──────── Text under study ────────

Globe having means for indicating a day and night boundary

A globe, comprising: a stationary base; a day and night boundary ring mounted on the stationary base; an arm supported at its base end by the day and night boundary ring so as to be rotatable around a first axial line; and a spherical globe main body rotatably supported by a free end of the arm so as to be rotatable around its earth's axis; the first axial line defining the ecliptic angle with respect to a vertical line. According to this globe, the distribution of the regions of day and night in any time of the day and in any time of the year can be readily demonstrated by means of the day and night boundary ring simply by turning the globe body around the earth's axis and the first axial line, respectively, without using any complicated structure.

TECHNICAL FIELD 
The present invention relates to a globe having means for indicating a day 
and night boundary, in particular to such a globe which can demonstrate 
how day and night regions on the earth change according to the time of the 
day and the month/season of the year. 
BACKGROUND OF THE INVENTION 
A conventional globe is suitable for demonstrating the oceans and 
continents on the earth in three-dimensions, but is not suitable for 
demonstrating the times of sunrise and sunset in various places on the 
earth in different times of the year. 
Japanese patent laid open publication No. 60-100169 discloses an 
illumination device and a semi-spherical light shield both disposed in a 
semi-transparent hollow globe to demonstrate the regions of day and night 
on the earth. The light shield is rotatably supported around a vertical 
axial line and can be angularly adjusted with a knob which is detachably 
mounted on top of the globe.

──────── Dataset entries ────────

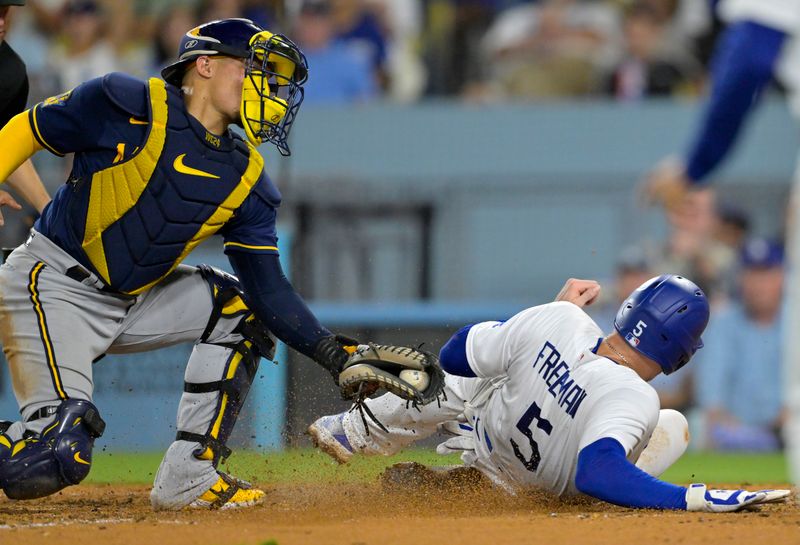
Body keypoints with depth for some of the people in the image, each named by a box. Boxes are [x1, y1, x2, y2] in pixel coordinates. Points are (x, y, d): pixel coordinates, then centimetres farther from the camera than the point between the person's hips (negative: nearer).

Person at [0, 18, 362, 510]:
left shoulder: (247, 180, 4)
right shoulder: (132, 106, -12)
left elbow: (269, 288, 2)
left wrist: (332, 353, -11)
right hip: (53, 287, -8)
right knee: (57, 456, -25)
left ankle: (189, 475, 2)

────────

Your tasks:
- 1) Transcribe the part of the day-and-night globe text that begins with the words "TECHNICAL FIELD" and ends with "month/season of the year.".
- 2) Gather every line of the records that contains the string "left", matching case.
The globe text and the records come from unrelated sources.

List of answers:
- 1)
TECHNICAL FIELD 
The present invention relates to a globe having means for indicating a day 
and night boundary, in particular to such a globe which can demonstrate 
how day and night regions on the earth change according to the time of the 
day and the month/season of the year.

- 2)
left shoulder: (247, 180, 4)
left elbow: (269, 288, 2)
left wrist: (332, 353, -11)
left ankle: (189, 475, 2)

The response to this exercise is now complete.